Brevity is the soul of wit

We’ve been going to an amazing sketch-writing course on weekends. It involves watching classic sketches from Smack the Pony and Monty Python, laughing a lot, and then analysing why.

So it’s basically heaven. Oh and then we have to improvise on the spot in front of the whole class. Not so heavenly.

Wanted to share a few things from it, as – inevitably – there were many moments which crossed over into advertising. 

So this week, class, we’ll look at how the “craft” of sketch writing overlaps into crafting good ads. (forgive the use of the word ‘craft’, it is pretentious but necessary).

The classic sketch structure consists of:

The setup. The twist. Escalation. Pay-off.

The interesting bit is escalation. There are many different ways in which a comic can escalate the joke in a sketch…

Repetition – think of Lauren in Catherine Tate who is relentlessly ‘bovvered’. Or Cleese and his million ways to describe how the parrot is in fact dead.

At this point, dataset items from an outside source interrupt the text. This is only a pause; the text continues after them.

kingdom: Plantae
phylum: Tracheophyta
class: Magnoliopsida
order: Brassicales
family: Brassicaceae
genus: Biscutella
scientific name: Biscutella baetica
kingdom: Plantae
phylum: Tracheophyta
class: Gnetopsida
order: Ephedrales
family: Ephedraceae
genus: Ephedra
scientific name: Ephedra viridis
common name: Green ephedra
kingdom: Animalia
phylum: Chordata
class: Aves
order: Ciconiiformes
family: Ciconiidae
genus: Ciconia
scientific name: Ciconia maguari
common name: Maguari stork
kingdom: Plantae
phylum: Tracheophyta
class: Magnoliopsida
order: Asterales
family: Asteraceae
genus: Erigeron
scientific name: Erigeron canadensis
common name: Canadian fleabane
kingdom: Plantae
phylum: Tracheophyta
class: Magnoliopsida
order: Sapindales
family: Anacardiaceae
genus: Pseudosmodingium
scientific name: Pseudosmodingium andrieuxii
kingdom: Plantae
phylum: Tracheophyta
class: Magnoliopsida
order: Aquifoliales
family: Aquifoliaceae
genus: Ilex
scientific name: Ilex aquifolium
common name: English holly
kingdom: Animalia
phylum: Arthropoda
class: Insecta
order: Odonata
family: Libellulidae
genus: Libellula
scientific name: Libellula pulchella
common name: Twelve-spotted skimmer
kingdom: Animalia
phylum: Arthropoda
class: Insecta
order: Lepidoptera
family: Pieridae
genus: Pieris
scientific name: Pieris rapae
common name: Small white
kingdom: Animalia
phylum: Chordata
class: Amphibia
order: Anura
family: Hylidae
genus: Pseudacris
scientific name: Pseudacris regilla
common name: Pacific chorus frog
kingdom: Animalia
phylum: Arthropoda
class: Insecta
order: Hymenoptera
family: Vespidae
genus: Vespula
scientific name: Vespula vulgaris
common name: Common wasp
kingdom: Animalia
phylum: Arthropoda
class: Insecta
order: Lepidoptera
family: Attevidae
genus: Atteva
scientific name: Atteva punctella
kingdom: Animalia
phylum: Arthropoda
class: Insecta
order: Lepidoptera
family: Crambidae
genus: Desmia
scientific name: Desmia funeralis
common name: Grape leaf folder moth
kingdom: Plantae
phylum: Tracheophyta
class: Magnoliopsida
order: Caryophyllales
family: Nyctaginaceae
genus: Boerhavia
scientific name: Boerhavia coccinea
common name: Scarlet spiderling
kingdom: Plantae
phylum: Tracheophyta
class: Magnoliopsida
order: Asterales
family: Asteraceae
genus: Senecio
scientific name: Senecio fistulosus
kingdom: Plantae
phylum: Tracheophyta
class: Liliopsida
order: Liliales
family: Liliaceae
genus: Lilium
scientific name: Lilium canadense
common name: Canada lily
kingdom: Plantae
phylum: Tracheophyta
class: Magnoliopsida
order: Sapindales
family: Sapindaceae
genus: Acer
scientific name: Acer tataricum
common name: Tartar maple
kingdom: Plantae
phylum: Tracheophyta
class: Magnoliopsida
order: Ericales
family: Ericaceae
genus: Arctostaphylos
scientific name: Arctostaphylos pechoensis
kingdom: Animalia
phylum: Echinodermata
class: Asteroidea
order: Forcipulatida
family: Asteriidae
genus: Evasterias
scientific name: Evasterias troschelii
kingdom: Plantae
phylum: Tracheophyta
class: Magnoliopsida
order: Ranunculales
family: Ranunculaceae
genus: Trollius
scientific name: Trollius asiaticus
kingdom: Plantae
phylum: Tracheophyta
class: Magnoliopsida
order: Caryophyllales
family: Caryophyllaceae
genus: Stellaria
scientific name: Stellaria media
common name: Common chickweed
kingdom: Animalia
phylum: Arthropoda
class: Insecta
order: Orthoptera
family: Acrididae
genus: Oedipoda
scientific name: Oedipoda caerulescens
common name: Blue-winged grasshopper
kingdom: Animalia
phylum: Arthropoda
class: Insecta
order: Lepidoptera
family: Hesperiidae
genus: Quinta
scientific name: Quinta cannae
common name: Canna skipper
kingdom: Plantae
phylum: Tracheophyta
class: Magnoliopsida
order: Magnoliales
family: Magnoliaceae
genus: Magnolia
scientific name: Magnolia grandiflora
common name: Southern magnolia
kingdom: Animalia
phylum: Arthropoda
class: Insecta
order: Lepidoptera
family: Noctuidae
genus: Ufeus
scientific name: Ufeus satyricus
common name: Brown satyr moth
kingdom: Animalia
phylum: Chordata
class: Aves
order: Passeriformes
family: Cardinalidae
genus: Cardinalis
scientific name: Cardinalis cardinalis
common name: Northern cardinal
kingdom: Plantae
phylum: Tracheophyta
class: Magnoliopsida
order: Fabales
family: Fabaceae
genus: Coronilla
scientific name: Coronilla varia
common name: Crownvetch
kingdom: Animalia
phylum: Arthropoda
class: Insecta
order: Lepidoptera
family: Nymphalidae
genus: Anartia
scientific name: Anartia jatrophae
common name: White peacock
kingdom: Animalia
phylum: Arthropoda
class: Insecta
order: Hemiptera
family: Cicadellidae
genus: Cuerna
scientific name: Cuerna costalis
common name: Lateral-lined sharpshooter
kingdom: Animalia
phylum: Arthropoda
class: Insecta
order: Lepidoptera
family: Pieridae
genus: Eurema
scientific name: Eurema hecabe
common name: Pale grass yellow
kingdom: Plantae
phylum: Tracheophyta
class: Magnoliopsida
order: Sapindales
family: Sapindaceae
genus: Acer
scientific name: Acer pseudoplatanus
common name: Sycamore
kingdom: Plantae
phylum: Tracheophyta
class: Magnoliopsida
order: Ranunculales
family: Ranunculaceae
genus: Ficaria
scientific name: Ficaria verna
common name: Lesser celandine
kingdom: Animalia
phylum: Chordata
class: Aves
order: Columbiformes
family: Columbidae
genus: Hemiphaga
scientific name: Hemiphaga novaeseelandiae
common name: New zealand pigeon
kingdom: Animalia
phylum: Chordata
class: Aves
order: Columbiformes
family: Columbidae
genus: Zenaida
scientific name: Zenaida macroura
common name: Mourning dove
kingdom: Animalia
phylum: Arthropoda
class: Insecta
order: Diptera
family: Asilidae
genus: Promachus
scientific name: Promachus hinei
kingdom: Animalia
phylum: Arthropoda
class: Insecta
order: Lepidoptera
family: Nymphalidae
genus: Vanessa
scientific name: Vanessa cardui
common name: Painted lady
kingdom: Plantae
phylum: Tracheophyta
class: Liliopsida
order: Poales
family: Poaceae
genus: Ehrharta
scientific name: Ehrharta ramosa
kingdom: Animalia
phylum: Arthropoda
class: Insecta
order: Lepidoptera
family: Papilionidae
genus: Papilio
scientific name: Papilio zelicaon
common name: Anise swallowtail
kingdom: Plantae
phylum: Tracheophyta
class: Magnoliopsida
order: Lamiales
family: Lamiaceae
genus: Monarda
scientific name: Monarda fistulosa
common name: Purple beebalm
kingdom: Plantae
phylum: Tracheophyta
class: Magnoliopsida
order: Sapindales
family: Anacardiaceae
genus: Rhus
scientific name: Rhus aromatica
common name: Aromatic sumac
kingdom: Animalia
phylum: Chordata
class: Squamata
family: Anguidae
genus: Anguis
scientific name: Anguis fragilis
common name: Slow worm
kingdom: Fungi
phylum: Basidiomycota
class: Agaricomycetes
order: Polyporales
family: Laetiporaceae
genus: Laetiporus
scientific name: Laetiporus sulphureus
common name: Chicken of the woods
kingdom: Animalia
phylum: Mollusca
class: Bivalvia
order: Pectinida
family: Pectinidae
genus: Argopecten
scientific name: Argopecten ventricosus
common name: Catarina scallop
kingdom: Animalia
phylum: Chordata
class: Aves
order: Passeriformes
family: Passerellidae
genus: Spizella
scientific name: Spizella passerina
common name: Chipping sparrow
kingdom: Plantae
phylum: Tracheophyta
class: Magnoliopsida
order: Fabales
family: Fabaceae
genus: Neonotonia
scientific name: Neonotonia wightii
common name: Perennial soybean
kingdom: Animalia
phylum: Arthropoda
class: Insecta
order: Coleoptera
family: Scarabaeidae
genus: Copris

Revelation – where a new layer of unexpectedness  is revealed. Or something new about the character which adds to the humour. e.g. the Constable Savage sketch in Not the 9 o’ clock News. In this, the constable is being disciplined for a bunch of absurd arrests. Then we find out that it’s the same man he’s been arresting. Then we find out why – because he’s black. and then we find out the script actually has a strong political polemic. Worth watching if you’ve not seen it (can’t find it on youtube though)

Variation – a new version of the same twist. For example, in this god-like Fry & Laurie sketch, a man insists his surname IS the sound of a lighter being dropped onto a counter. the variation on this joke comes when he insists his address IS a tap dancing sequence.

I was struck by how similar this is to writing an ad campaign. The joke is the central thought, or strategy. And the variations are simply different executions of the same thought – just as three posters in an ad campaign are basically escalating the same concept in different ways.

Our homework this week was to write a 3 minute sketch. I’m writing about call-centre ineptitude. Nat’s writing about delusional estate agents. Should be lots of fun. Any fun horror stories on either, please feel free to share – we may use it as script fodder – thanks.

 

 

There’s been a crime

 

 A crime against the English language.

The poor, innocent unsuspecting words cafe and restaurant did nothing to deserve this, did they?

Even funnier than this was the poster with the caption underneath, that said ‘More than a cafe…’



That’s all it said. Even though clearly by saying that, it’s planting the phrase ‘less than a restaurant’ into the head of every passer by? and that’s not a good thing, is it?

Do you agree that this is an offense, and a bastardisation of English? Or is it, as Nathalie thinks, ‘acceptable because it makes you laugh.’